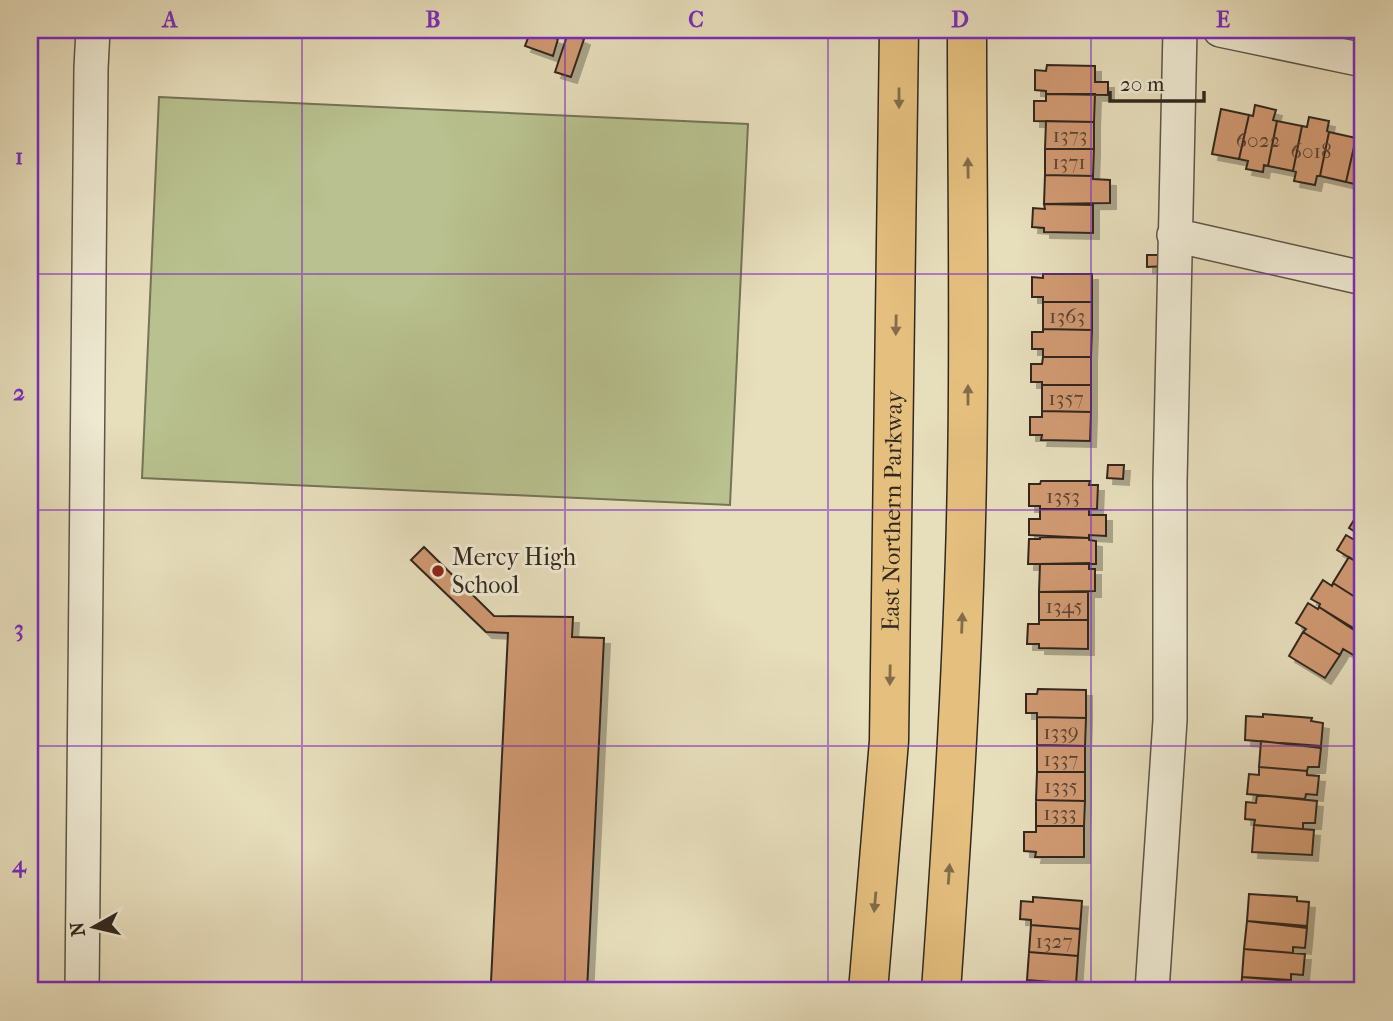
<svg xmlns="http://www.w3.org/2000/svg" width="1393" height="1021" viewBox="0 0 1393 1021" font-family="'IM FELL French Canon',serif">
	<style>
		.green { fill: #b8c18f; stroke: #747456; stroke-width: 2 }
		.building { fill: #d09972; stroke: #31281e; stroke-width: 2; filter: url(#shadow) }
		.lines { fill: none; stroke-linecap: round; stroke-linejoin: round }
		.minor-casing { stroke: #5e5646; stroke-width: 36 }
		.major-casing { stroke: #31281e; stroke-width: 41 }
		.minor { stroke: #efead3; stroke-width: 33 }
		.major { stroke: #e4bf7e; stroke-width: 38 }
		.oneway { fill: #826c49 }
		.grid { fill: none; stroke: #7b2cbf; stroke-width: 2; stroke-opacity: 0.55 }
		.poi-dot { fill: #8f2418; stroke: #efead3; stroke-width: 2.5 }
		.labels { text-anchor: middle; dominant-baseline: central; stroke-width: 6; stroke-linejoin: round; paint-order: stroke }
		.number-label { font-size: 21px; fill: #594433 }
		.street-label { font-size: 24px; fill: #31281e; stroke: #efead3 }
		.poi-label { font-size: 24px; fill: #31281e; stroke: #efead3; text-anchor: start }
		.neatline { fill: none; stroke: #7b2cbf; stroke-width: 2.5 }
		.grid-label { font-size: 23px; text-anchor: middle; font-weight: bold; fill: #7b2cbf }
	</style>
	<defs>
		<filter id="shadow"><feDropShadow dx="6" dy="6" stdDeviation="0" flood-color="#0004"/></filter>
	</defs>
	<rect width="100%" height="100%" fill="#e7debc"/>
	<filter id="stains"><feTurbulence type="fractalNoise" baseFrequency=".00286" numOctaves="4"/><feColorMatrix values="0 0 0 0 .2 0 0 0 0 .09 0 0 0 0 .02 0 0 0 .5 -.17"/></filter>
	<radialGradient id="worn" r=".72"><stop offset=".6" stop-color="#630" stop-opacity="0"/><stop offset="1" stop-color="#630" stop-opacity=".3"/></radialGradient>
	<!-- green -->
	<path class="green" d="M159,97L748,124L730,505L142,478Z"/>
	<!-- building -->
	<path class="building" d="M531,30L558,39L553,56L525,46Z
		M568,33L584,39L571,77L555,72Z
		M1047,65L1095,66V82H1108V95L1046,94V91L1035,90V70L1046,71Z
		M1046,94H1095L1094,122L1034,121V101H1046Z
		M1255,105L1276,110L1273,120L1277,121L1268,166L1264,165L1263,172L1246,169L1248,161L1239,159L1249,115L1253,116Z
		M1221,109L1249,115L1239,159L1212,154Z
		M1309,117L1329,121L1327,131L1329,132L1320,176H1317L1315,185L1294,181L1296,172L1293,171L1302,126L1307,127Z
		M1046,121L1094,122V149H1045Z
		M1277,121L1302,126L1293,171L1268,166Z
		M1329,132L1356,138L1346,182L1320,176Z
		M1356,138L1363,139V186L1346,182Z
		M1045,149H1094L1093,176L1045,175Z
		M1045,175L1093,176V179L1110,180V203L1044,204Z
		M1044,204L1093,205V233L1044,232V228L1032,227L1033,208L1045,209Z
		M1147,255H1166V266L1147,267Z
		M1043,274H1092V302H1043V297H1032V277L1043,278Z
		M1043,302H1092V330L1043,329Z
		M1043,329L1092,330L1091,357H1043V349H1032V332H1043Z
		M1043,357H1091V385H1042V382H1031V364H1042Z
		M1042,385H1091V412L1042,411Z
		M1042,411L1091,412L1090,441L1041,440L1042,435H1030V417H1042Z
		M1108,465H1124L1123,479L1107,478Z
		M1041,481H1090L1089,485H1098L1097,509H1040V506H1029V484H1040Z
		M1040,509H1089V515H1106V536L1089,535V538L1029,535V519H1040Z
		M1359,512L1363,514V537L1349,528Z
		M1346,535L1358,542L1363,537V566L1337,550Z
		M1040,537L1089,538V540L1096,541V564H1028L1029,539H1040Z
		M424,547L494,616L573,617L572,637L604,638L587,991H478V982H491L508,633L486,632L411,560Z
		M1349,557L1363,566V602L1333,583Z
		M1089,563V569H1095V591L1039,592L1040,564Z
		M1323,580L1332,586L1333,583L1363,602V631L1357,627L1355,629L1319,607L1320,604L1311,599Z
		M1039,592H1088V620H1039Z
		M1308,603L1318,609L1319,607L1363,636V643L1355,656L1343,649L1340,655L1303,632L1306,629L1296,623Z
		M1039,620H1088V649L1039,648V644H1027L1028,624H1039Z
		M1303,632L1340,655L1325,678L1289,656Z
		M1038,689L1086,690V718L1037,717V713H1026V694H1037Z
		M1263,714L1312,718L1311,721L1323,723L1321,746L1245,740L1246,716L1263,717Z
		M1037,717L1086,718L1085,746L1037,745Z
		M1261,741L1321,748L1319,767H1308L1307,771L1259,767Z
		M1037,745L1085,746V772H1037Z
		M1259,767L1307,771V775L1319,776L1317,795L1306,794L1305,799L1247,794L1249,774L1259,775Z
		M1037,772H1085V801L1036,800Z
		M1257,795L1317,801L1315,823H1303V829L1254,825L1255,820L1245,819L1246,802L1256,803Z
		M1036,800L1085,801L1084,826H1036Z
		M1254,825L1314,830L1312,855L1252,852Z
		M1036,826H1084V857H1035L1036,852L1024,851V832H1036Z
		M1249,894L1297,897V901L1309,902L1307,926L1247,921Z
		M1033,897L1082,901L1080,929L1031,925V920L1020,919L1021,901L1033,902Z
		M1247,921L1307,928L1305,948L1293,947V953L1244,949Z
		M1031,925L1080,929L1078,956L1029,952Z
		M1244,949L1305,954L1303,975L1291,974V980L1242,977Z
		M1029,952L1078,956L1076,984L1027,980Z
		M1242,977L1302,982V991H1241Z
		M1027,980L1076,984L1075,991H1026Z"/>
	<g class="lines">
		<!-- minor casing -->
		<g class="minor-casing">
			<path id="minor" d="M1220,30L1363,60
				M1174,235L1363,278
				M82,991L91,68L93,30
				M1152,991L1170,720V481L1180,30"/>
		</g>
		<!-- major casing -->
		<g class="major-casing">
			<g id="major">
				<path id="s1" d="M868,991L889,741L899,30"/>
				<path d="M941,991C953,819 964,647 967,474C970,326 967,178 967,30"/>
			</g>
		</g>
		<!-- minor -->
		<use href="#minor" class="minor"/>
		<!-- major -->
		<use href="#major" class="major"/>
	</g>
	<!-- one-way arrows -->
	<defs><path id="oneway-solid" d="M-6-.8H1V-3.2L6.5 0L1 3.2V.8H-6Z" transform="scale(1.75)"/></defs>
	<g class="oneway">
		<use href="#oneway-solid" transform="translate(899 98) rotate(90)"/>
		<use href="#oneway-solid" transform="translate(968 168) rotate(-91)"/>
		<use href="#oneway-solid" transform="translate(896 325) rotate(91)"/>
		<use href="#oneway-solid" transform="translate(968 395) rotate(-90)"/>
		<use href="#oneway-solid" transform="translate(962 623) rotate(-88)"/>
		<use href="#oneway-solid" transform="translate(890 675) rotate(91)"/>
		<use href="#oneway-solid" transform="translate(949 874) rotate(-86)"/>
		<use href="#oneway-solid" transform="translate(875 902) rotate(95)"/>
	</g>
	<!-- grid -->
	<path class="grid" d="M302,30V991M565,30V991M828,30V991M1091,30V991M30,274H1363M30,510H1363M30,746H1363"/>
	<!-- markers -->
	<circle class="poi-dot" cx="438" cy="571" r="7"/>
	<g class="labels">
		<!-- number labels -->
		<g class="number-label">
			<text x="1070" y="135">1373</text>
			<text x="1258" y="140">6022</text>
			<text x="1311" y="151">6018</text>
			<text x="1069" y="162">1371</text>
			<text x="1067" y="316">1363</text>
			<text x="1066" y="398">1357</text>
			<text x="1063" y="496">1353</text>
			<text x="1064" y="606">1345</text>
			<text x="1061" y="732">1339</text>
			<text x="1061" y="759">1337</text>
			<text x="1061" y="786">1335</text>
			<text x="1060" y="813">1333</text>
			<text x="1054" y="941">1327</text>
		</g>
		<!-- street labels -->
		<g class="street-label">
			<text stroke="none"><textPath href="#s1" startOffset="481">East Northern Parkway</textPath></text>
		</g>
		<!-- poi labels -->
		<g class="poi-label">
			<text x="452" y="557">Mercy High<tspan x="452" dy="28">School</tspan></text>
		</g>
	</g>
	<!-- margin -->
	<rect width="1393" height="1021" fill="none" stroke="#e7debc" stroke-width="77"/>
	<!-- north arrow -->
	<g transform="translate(94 927) rotate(262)" stroke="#efead3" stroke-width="5" paint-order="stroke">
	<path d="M0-5L12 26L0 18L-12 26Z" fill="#31281e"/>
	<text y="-10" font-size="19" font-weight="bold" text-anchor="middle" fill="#31281e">N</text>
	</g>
	<!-- scale -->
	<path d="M1110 91v10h94v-10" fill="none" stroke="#31281e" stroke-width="3.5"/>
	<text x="1120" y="91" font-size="21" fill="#31281e" stroke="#efead3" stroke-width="5" paint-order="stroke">20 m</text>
	<rect x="38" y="38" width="1316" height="944" class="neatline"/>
	<g class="grid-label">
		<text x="170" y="27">A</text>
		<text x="433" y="27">B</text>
		<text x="696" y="27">C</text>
		<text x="960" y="27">D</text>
		<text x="1223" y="27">E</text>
		<text x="19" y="164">1</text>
		<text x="19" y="400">2</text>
		<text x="19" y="636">3</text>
		<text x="19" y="872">4</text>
	</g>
	<rect width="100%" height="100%" filter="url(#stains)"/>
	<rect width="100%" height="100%" fill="url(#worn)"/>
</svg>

◇ ◇ ◇ ◇ ◇ ◇ ◇

■ What you are asked to do: Lines containing the string "worn" are the ones to copy from the entries above.

■ Task response:
	<radialGradient id="worn" r=".72"><stop offset=".6" stop-color="#630" stop-opacity="0"/><stop offset="1" stop-color="#630" stop-opacity=".3"/></radialGradient>
	<rect width="100%" height="100%" fill="url(#worn)"/>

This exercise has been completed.